Page text>
########################################
On the technical design side, I had to come up with a projection system that could cover these surfaces from the front, back, and top while feeding four cameras to any of them, ideally after having manipulated the image via software to fit color and size of the surface. It took a while, and numerous changes were made during the two weeks of technical rehearsals. While all this may sound very complex and bold, there was never any way to backtrack after the set had been designed, and I realized from watching the rehearsals that visually, most evocations of locations and suggestions of underlying themes would be provided through projections.

Sounds and images were crucially interwoven, and no element works quite without the other, thanks to working with sound designer Chris Shutt. There are a multitude of voiceovers and soundscapes, as well as effects and live music. Lighting is used to pull focus, illuminate, and create individual spaces for the performers, but it does not provide any color (all is warm, open white tungsten). As a consequence, the worlds our characters inhabit are evoked largely with sound, set, and projections.
########################################
Dataset section>
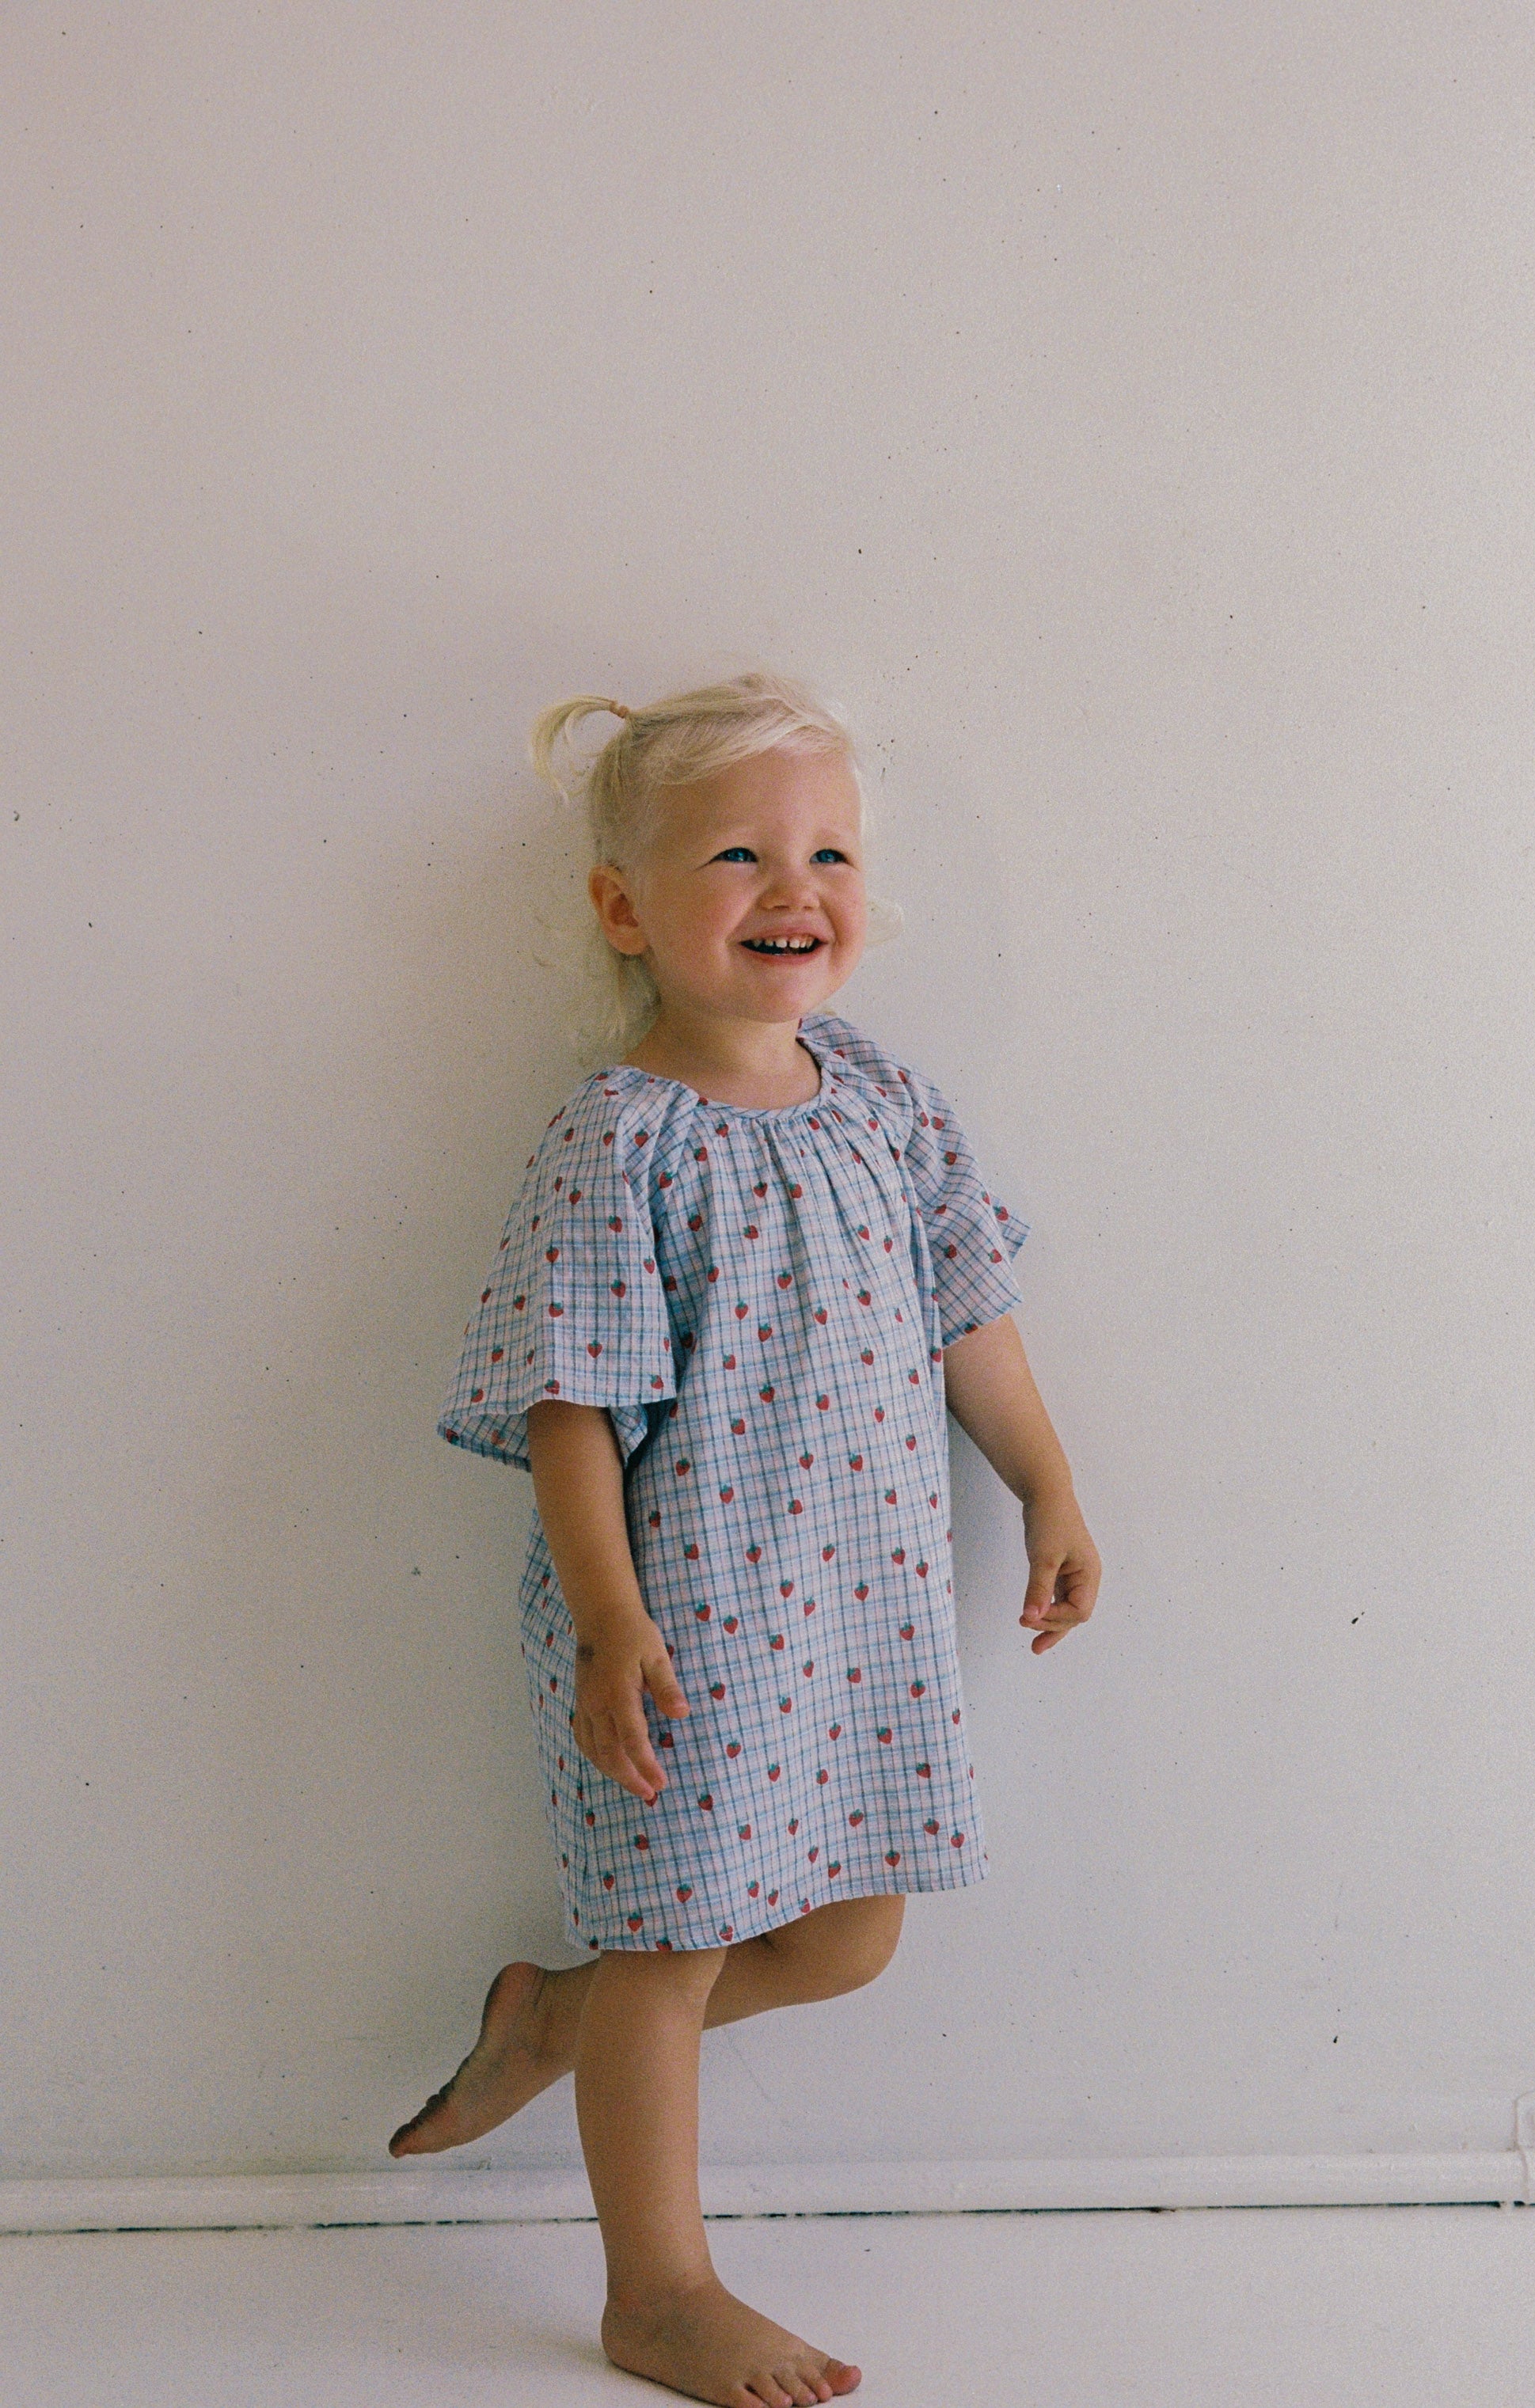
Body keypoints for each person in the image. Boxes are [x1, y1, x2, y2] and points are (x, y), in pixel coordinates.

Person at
########################################
Exercise requirements>
- 1) From the passage on stage projection design, extract the portion starting with "On the technical" and going on through "provided through projections.".
- 2) Continue the account of the production's projection and sound design from the point where it stops.

Written responses>
- 1)
On the technical design side, I had to come up with a projection system that could cover these surfaces from the front, back, and top while feeding four cameras to any of them, ideally after having manipulated the image via software to fit color and size of the surface. It took a while, and numerous changes were made during the two weeks of technical rehearsals. While all this may sound very complex and bold, there was never any way to backtrack after the set had been designed, and I realized from watching the rehearsals that visually, most evocations of locations and suggestions of underlying themes would be provided through projections.

- 2)
Touring The Number

I cannot make an idea visually work without the right tools, and given the size of the show, what may have been possible with three small projectors and some clever VJ software on a small Off-Off Broadway stage takes on a different dimension when touring 1,000-plus seat auditoriums around the world. I also have to allow for the fact that the show constantly changes and evolves, because that is the way Complicite works. Every technical rehearsal is also another creative process, and the show will be different in each venue, if not each day. Choosing the right equipment for touring such a show, as well as the staff that implements the design in each venue, becomes a crucial and slightly tricky task. I have been lucky working with people who want to do this kind of work.

Initially, I had a variety of different projectors owing to lens characteristics, noise considerations, and rigging options. I also had two different media servers providing visual effects and playback (Catalyst V4 HD and Hippotizer V3). For the second tour, I have unified everything in the hope of being able to have it up and running in remote locations, like southern India, where propriety hardware and software is hard to come by quickly.

A Disappearing Number (what that unnamed production finally came to be called) uses a very layered and quick stage language to tell its narrative. It's somewhat unique in its subject matter, and that allowed me to work with a lot of, well, mathematics. It turned out to be a very interesting discovery to me; while the story covers quite complex and unusual ideas for the theatre, the relative elegance of the storytelling helps it to be universally understood in any language. We are not using cinematic techniques. It's live theatre and therefore very exciting when it works.

A DI5APPEARING NUMBER
PROJECTION GEAR

PLAYBACK

2 High End Systems Catalyst V4 HD Media Servers With 4-Channel Input Cards And DualHead2Go

FRONT PROJECTION

2 Barco CLM R10+ (With Various Lenses)

BACK PROJECTION

2 Barco CLM R10+ (With Various Lens)

TOP/FLOOR PROJECTION

1 Barco CLM R10+ (With Wide Angle Lenses)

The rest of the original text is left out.